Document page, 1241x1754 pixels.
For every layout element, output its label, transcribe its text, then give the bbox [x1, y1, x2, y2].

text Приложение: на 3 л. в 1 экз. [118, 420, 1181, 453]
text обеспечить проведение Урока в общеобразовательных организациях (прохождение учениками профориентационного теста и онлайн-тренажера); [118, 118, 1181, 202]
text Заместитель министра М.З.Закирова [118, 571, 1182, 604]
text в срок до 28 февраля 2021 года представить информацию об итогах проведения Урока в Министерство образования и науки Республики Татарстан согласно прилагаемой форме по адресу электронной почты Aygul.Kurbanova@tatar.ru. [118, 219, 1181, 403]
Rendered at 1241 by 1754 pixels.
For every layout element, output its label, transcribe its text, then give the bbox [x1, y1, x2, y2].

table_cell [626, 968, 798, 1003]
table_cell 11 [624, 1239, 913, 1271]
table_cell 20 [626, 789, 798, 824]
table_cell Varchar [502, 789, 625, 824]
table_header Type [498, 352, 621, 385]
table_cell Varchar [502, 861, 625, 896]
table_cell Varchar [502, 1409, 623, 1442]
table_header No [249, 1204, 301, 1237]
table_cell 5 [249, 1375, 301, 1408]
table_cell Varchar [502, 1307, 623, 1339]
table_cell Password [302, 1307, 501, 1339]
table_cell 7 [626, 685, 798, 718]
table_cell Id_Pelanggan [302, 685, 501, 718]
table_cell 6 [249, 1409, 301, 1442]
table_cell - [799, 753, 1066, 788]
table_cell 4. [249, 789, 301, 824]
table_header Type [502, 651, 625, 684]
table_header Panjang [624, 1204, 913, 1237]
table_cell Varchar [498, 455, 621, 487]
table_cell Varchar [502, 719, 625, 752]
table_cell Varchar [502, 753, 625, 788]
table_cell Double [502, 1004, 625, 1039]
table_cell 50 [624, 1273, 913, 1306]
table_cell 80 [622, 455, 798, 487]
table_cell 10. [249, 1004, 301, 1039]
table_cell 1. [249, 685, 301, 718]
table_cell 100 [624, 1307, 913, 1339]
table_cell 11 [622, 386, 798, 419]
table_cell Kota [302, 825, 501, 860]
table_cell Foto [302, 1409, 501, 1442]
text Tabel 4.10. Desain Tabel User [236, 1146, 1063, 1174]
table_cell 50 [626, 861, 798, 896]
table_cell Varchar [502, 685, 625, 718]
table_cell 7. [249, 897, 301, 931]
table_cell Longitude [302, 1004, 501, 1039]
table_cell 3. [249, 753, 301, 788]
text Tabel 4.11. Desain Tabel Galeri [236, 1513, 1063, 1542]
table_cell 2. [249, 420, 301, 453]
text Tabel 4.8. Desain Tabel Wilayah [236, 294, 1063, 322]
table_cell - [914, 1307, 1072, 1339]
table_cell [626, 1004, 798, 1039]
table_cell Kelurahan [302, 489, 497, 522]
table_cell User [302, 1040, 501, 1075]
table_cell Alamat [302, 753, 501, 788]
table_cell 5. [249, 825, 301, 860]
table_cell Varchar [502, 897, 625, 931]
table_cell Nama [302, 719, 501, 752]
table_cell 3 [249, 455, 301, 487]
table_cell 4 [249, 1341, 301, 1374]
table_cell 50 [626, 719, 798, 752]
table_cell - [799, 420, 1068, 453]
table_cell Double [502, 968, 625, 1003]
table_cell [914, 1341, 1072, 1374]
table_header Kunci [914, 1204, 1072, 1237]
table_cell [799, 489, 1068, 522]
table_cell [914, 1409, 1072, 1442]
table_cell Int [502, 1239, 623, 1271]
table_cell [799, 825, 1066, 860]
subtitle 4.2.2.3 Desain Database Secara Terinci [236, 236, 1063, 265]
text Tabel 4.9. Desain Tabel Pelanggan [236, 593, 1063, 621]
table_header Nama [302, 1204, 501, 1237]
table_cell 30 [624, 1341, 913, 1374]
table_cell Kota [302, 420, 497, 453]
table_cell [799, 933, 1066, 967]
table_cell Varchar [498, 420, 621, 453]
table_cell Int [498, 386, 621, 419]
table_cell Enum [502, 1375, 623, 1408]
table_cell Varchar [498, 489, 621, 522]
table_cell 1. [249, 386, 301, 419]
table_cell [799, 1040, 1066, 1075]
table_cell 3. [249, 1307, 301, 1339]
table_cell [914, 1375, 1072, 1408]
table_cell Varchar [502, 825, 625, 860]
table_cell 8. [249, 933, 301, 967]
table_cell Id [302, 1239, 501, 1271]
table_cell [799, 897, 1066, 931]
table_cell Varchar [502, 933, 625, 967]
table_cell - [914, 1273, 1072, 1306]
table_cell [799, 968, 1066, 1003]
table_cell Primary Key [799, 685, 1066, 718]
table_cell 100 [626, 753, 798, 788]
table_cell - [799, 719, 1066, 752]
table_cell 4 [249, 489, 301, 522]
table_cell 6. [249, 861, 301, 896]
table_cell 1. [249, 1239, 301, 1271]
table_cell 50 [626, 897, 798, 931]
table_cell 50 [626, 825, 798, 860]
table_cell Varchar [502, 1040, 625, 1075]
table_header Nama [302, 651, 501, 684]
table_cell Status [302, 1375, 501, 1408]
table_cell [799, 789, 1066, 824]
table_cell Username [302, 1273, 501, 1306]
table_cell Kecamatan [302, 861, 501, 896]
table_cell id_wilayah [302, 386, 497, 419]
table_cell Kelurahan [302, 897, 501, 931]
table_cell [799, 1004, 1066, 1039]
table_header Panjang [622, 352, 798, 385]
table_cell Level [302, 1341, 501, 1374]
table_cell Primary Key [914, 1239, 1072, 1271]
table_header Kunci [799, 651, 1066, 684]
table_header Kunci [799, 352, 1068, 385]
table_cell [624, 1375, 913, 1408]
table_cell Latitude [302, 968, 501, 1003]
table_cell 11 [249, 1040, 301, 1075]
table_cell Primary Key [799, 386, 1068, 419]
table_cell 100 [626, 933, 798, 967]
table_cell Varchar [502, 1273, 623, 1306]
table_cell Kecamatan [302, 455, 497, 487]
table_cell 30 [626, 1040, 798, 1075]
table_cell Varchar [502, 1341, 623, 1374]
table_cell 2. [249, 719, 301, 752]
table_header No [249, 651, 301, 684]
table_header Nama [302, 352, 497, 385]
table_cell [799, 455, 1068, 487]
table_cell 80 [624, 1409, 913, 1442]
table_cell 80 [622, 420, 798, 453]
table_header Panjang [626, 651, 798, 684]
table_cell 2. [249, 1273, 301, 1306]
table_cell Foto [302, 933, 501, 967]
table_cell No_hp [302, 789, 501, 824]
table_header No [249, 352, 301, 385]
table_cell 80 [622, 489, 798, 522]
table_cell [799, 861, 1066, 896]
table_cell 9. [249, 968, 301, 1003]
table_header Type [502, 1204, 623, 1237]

### Task
Copy out the data shown above in full. Match it exactly.

### Response to the task
Document page, 1241x1754 pixels.
For every layout element, output its label, transcribe its text, then give the bbox [x1, y1, x2, y2].

text Приложение: на 3 л. в 1 экз. [118, 420, 1181, 453]
text обеспечить проведение Урока в общеобразовательных организациях (прохождение учениками профориентационного теста и онлайн-тренажера); [118, 118, 1181, 202]
text Заместитель министра М.З.Закирова [118, 571, 1182, 604]
text в срок до 28 февраля 2021 года представить информацию об итогах проведения Урока в Министерство образования и науки Республики Татарстан согласно прилагаемой форме по адресу электронной почты Aygul.Kurbanova@tatar.ru. [118, 219, 1181, 403]
Rendered at 1241 by 1754 pixels.
For every layout element, output its label, transcribe its text, then give the bbox [x1, y1, x2, y2].

table_cell [626, 968, 798, 1003]
table_cell 11 [624, 1239, 913, 1271]
table_cell 20 [626, 789, 798, 824]
table_cell Varchar [502, 789, 625, 824]
table_header Type [498, 352, 621, 385]
table_cell Varchar [502, 861, 625, 896]
table_cell Varchar [502, 1409, 623, 1442]
table_header No [249, 1204, 301, 1237]
table_cell 5 [249, 1375, 301, 1408]
table_cell Varchar [502, 1307, 623, 1339]
table_cell Password [302, 1307, 501, 1339]
table_cell 7 [626, 685, 798, 718]
table_cell Id_Pelanggan [302, 685, 501, 718]
table_cell 6 [249, 1409, 301, 1442]
table_cell - [799, 753, 1066, 788]
table_cell 4. [249, 789, 301, 824]
table_header Type [502, 651, 625, 684]
table_header Panjang [624, 1204, 913, 1237]
table_cell Varchar [498, 455, 621, 487]
table_cell Varchar [502, 719, 625, 752]
table_cell Varchar [502, 753, 625, 788]
table_cell Double [502, 1004, 625, 1039]
table_cell 50 [624, 1273, 913, 1306]
table_cell 80 [622, 455, 798, 487]
table_cell 10. [249, 1004, 301, 1039]
table_cell 1. [249, 685, 301, 718]
table_cell 100 [624, 1307, 913, 1339]
table_cell 11 [622, 386, 798, 419]
table_cell Kota [302, 825, 501, 860]
table_cell Foto [302, 1409, 501, 1442]
text Tabel 4.10. Desain Tabel User [236, 1146, 1063, 1174]
table_cell 50 [626, 861, 798, 896]
table_cell Varchar [502, 685, 625, 718]
table_cell 7. [249, 897, 301, 931]
table_cell Longitude [302, 1004, 501, 1039]
table_cell 3. [249, 753, 301, 788]
text Tabel 4.11. Desain Tabel Galeri [236, 1513, 1063, 1542]
table_cell 2. [249, 420, 301, 453]
text Tabel 4.8. Desain Tabel Wilayah [236, 294, 1063, 322]
table_cell - [914, 1307, 1072, 1339]
table_cell [626, 1004, 798, 1039]
table_cell Kelurahan [302, 489, 497, 522]
table_cell User [302, 1040, 501, 1075]
table_cell Alamat [302, 753, 501, 788]
table_cell 5. [249, 825, 301, 860]
table_cell Varchar [502, 897, 625, 931]
table_cell Nama [302, 719, 501, 752]
table_cell 3 [249, 455, 301, 487]
table_cell 4 [249, 1341, 301, 1374]
table_cell 50 [626, 719, 798, 752]
table_cell - [799, 420, 1068, 453]
table_cell Double [502, 968, 625, 1003]
table_cell [914, 1341, 1072, 1374]
table_header Kunci [914, 1204, 1072, 1237]
table_cell [799, 489, 1068, 522]
table_cell [914, 1409, 1072, 1442]
table_cell Int [502, 1239, 623, 1271]
table_cell [799, 825, 1066, 860]
subtitle 4.2.2.3 Desain Database Secara Terinci [236, 236, 1063, 265]
text Tabel 4.9. Desain Tabel Pelanggan [236, 593, 1063, 621]
table_header Nama [302, 1204, 501, 1237]
table_cell 30 [624, 1341, 913, 1374]
table_cell Kota [302, 420, 497, 453]
table_cell [799, 933, 1066, 967]
table_cell Varchar [498, 420, 621, 453]
table_cell Int [498, 386, 621, 419]
table_cell Enum [502, 1375, 623, 1408]
table_cell Varchar [498, 489, 621, 522]
table_cell 1. [249, 386, 301, 419]
table_cell [799, 1040, 1066, 1075]
table_cell 3. [249, 1307, 301, 1339]
table_cell [914, 1375, 1072, 1408]
table_cell Varchar [502, 825, 625, 860]
table_cell 8. [249, 933, 301, 967]
table_cell Id [302, 1239, 501, 1271]
table_cell [799, 897, 1066, 931]
table_cell Varchar [502, 933, 625, 967]
table_cell - [914, 1273, 1072, 1306]
table_cell [799, 968, 1066, 1003]
table_cell Primary Key [799, 685, 1066, 718]
table_cell 100 [626, 753, 798, 788]
table_cell - [799, 719, 1066, 752]
table_cell 4 [249, 489, 301, 522]
table_cell 6. [249, 861, 301, 896]
table_cell 1. [249, 1239, 301, 1271]
table_cell 50 [626, 897, 798, 931]
table_cell 50 [626, 825, 798, 860]
table_cell Varchar [502, 1040, 625, 1075]
table_header Nama [302, 651, 501, 684]
table_cell Status [302, 1375, 501, 1408]
table_cell [799, 789, 1066, 824]
table_cell Username [302, 1273, 501, 1306]
table_cell Kecamatan [302, 861, 501, 896]
table_cell id_wilayah [302, 386, 497, 419]
table_cell Kelurahan [302, 897, 501, 931]
table_cell [799, 1004, 1066, 1039]
table_header Panjang [622, 352, 798, 385]
table_cell Level [302, 1341, 501, 1374]
table_cell Primary Key [914, 1239, 1072, 1271]
table_header Kunci [799, 651, 1066, 684]
table_header Kunci [799, 352, 1068, 385]
table_cell [624, 1375, 913, 1408]
table_cell Latitude [302, 968, 501, 1003]
table_cell 11 [249, 1040, 301, 1075]
table_cell Primary Key [799, 386, 1068, 419]
table_cell 100 [626, 933, 798, 967]
table_cell Varchar [502, 1273, 623, 1306]
table_cell Kecamatan [302, 455, 497, 487]
table_cell 30 [626, 1040, 798, 1075]
table_cell Varchar [502, 1341, 623, 1374]
table_cell 2. [249, 719, 301, 752]
table_header No [249, 651, 301, 684]
table_header Nama [302, 352, 497, 385]
table_cell [799, 455, 1068, 487]
table_cell 80 [624, 1409, 913, 1442]
table_cell 80 [622, 420, 798, 453]
table_header Panjang [626, 651, 798, 684]
table_cell 2. [249, 1273, 301, 1306]
table_cell Foto [302, 933, 501, 967]
table_cell No_hp [302, 789, 501, 824]
table_header No [249, 352, 301, 385]
table_cell 80 [622, 489, 798, 522]
table_cell [799, 861, 1066, 896]
table_cell 9. [249, 968, 301, 1003]
table_header Type [502, 1204, 623, 1237]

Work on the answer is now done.